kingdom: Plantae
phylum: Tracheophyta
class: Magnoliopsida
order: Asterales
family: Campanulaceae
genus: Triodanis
********************
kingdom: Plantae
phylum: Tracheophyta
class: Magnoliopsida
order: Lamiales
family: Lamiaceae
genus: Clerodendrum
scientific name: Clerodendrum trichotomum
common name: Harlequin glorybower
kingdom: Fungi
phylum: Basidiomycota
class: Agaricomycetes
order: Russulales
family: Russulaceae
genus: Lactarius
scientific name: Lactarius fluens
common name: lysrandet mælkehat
********************
Stated task
Starting at the line that contains "order: Lamiales" and ending at the line that contains "common name: lysrandet mælkehat", rewrite those lines with "common name" renamed to "vernacular name" and everything else left unchanged.

Final result
order: Lamiales
family: Lamiaceae
genus: Clerodendrum
scientific name: Clerodendrum trichotomum
vernacular name: Harlequin glorybower
kingdom: Fungi
phylum: Basidiomycota
class: Agaricomycetes
order: Russulales
family: Russulaceae
genus: Lactarius
scientific name: Lactarius fluens
vernacular name: lysrandet mælkehat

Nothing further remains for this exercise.